- **What is being asked**:
Rewrite the lines from the one with "Filippo Berto" up to and including the one with "azienda ha dalla fine degli anni '90.", changing "piccole e medie imprese" to "PMI" and leaving everything else the same.

- **Source records**:

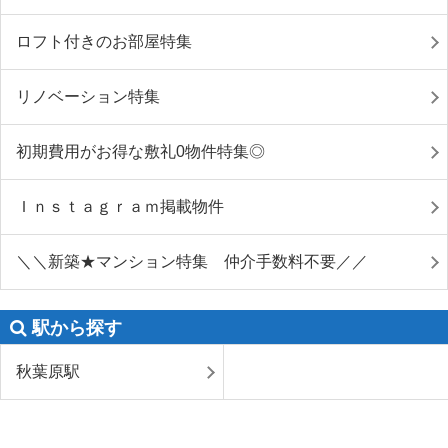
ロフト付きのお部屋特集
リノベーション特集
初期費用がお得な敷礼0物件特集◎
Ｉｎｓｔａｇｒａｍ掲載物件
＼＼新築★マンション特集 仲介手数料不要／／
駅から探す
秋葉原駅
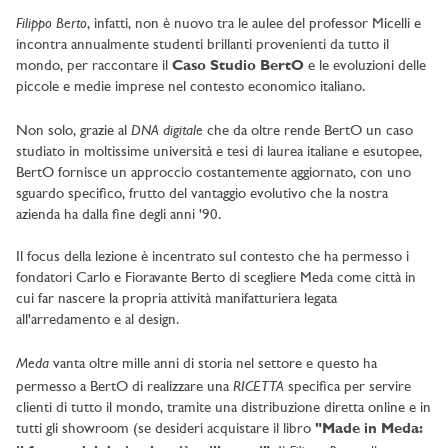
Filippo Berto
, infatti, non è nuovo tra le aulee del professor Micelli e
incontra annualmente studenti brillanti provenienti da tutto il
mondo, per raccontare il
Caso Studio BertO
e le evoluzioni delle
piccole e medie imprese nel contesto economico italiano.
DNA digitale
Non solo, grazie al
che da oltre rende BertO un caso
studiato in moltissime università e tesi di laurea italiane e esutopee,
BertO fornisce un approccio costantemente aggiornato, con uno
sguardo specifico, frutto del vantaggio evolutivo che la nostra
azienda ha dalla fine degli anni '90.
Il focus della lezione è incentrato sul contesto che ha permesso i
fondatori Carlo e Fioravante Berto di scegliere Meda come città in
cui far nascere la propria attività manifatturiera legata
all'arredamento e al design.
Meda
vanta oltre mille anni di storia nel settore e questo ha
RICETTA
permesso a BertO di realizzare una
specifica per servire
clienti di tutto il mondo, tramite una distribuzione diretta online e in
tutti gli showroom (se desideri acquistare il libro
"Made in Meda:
==
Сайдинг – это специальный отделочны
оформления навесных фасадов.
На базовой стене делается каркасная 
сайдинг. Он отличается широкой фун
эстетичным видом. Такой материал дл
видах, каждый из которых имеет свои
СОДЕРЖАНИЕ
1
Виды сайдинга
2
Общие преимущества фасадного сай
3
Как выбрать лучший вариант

- **Task answer**:
Filippo Berto
, infatti, non è nuovo tra le aulee del professor Micelli e
incontra annualmente studenti brillanti provenienti da tutto il
mondo, per raccontare il
Caso Studio BertO
e le evoluzioni delle
PMI nel contesto economico italiano.
DNA digitale
Non solo, grazie al
che da oltre rende BertO un caso
studiato in moltissime università e tesi di laurea italiane e esutopee,
BertO fornisce un approccio costantemente aggiornato, con uno
sguardo specifico, frutto del vantaggio evolutivo che la nostra
azienda ha dalla fine degli anni '90.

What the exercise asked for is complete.